# GIVEN TEXT
________

Cgroups: Setting the Ceiling
How Linux Control Groups let us set hard limits on CPU, RAM, and I/O — so one container can never starve the rest of the system.
#The Gap Namespaces Leave
We spent the last lesson making processes believe they're alone. PID namespace: you can only see your own processes. NET namespace: you have your own network stack. MNT namespace: your own filesystem. Six lies, stacked together, producing the illusion of an isolated machine.
But here's what namespaces don't do: they don't limit how much of the actual hardware a process can consume.
A process in its own PID namespace can still fork-bomb the host — spawning thousands of children that eat all available CPU until the machine becomes unresponsive. A container with its own MNT namespace can still allocate 28 GB of RAM and starve every other container on the server. Namespace isolation is about visibility. It says nothing about consumption.

________

# Plain-text document sources
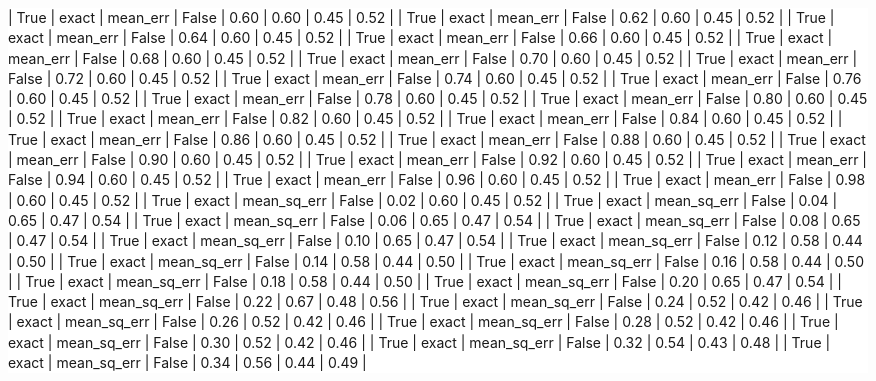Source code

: |            True |     exact |        mean_err |      False |            0.60 |            0.60 |      0.45 |  0.52 |
|            True |     exact |        mean_err |      False |            0.62 |            0.60 |      0.45 |  0.52 |
|            True |     exact |        mean_err |      False |            0.64 |            0.60 |      0.45 |  0.52 |
|            True |     exact |        mean_err |      False |            0.66 |            0.60 |      0.45 |  0.52 |
|            True |     exact |        mean_err |      False |            0.68 |            0.60 |      0.45 |  0.52 |
|            True |     exact |        mean_err |      False |            0.70 |            0.60 |      0.45 |  0.52 |
|            True |     exact |        mean_err |      False |            0.72 |            0.60 |      0.45 |  0.52 |
|            True |     exact |        mean_err |      False |            0.74 |            0.60 |      0.45 |  0.52 |
|            True |     exact |        mean_err |      False |            0.76 |            0.60 |      0.45 |  0.52 |
|            True |     exact |        mean_err |      False |            0.78 |            0.60 |      0.45 |  0.52 |
|            True |     exact |        mean_err |      False |            0.80 |            0.60 |      0.45 |  0.52 |
|            True |     exact |        mean_err |      False |            0.82 |            0.60 |      0.45 |  0.52 |
|            True |     exact |        mean_err |      False |            0.84 |            0.60 |      0.45 |  0.52 |
|            True |     exact |        mean_err |      False |            0.86 |            0.60 |      0.45 |  0.52 |
|            True |     exact |        mean_err |      False |            0.88 |            0.60 |      0.45 |  0.52 |
|            True |     exact |        mean_err |      False |            0.90 |            0.60 |      0.45 |  0.52 |
|            True |     exact |        mean_err |      False |            0.92 |            0.60 |      0.45 |  0.52 |
|            True |     exact |        mean_err |      False |            0.94 |            0.60 |      0.45 |  0.52 |
|            True |     exact |        mean_err |      False |            0.96 |            0.60 |      0.45 |  0.52 |
|            True |     exact |        mean_err |      False |            0.98 |            0.60 |      0.45 |  0.52 |
|            True |     exact |     mean_sq_err |      False |            0.02 |            0.60 |      0.45 |  0.52 |
|            True |     exact |     mean_sq_err |      False |            0.04 |            0.65 |      0.47 |  0.54 |
|            True |     exact |     mean_sq_err |      False |            0.06 |            0.65 |      0.47 |  0.54 |
|            True |     exact |     mean_sq_err |      False |            0.08 |            0.65 |      0.47 |  0.54 |
|            True |     exact |     mean_sq_err |      False |            0.10 |            0.65 |      0.47 |  0.54 |
|            True |     exact |     mean_sq_err |      False |            0.12 |            0.58 |      0.44 |  0.50 |
|            True |     exact |     mean_sq_err |      False |            0.14 |            0.58 |      0.44 |  0.50 |
|            True |     exact |     mean_sq_err |      False |            0.16 |            0.58 |      0.44 |  0.50 |
|            True |     exact |     mean_sq_err |      False |            0.18 |            0.58 |      0.44 |  0.50 |
|            True |     exact |     mean_sq_err |      False |            0.20 |            0.65 |      0.47 |  0.54 |
|            True |     exact |     mean_sq_err |      False |            0.22 |            0.67 |      0.48 |  0.56 |
|            True |     exact |     mean_sq_err |      False |            0.24 |            0.52 |      0.42 |  0.46 |
|            True |     exact |     mean_sq_err |      False |            0.26 |            0.52 |      0.42 |  0.46 |
|            True |     exact |     mean_sq_err |      False |            0.28 |            0.52 |      0.42 |  0.46 |
|            True |     exact |     mean_sq_err |      False |            0.30 |            0.52 |      0.42 |  0.46 |
|            True |     exact |     mean_sq_err |      False |            0.32 |            0.54 |      0.43 |  0.48 |
|            True |     exact |     mean_sq_err |      False |            0.34 |            0.56 |      0.44 |  0.49 |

________

# WHAT THE TASK REQUIRES
Please list each namespace type named in the text on cgroups, along with what it gives a process.

# RESULT BELOW
- PID namespace: you can only see your own processes.
- NET namespace: you have your own network stack.
- MNT namespace: your own filesystem.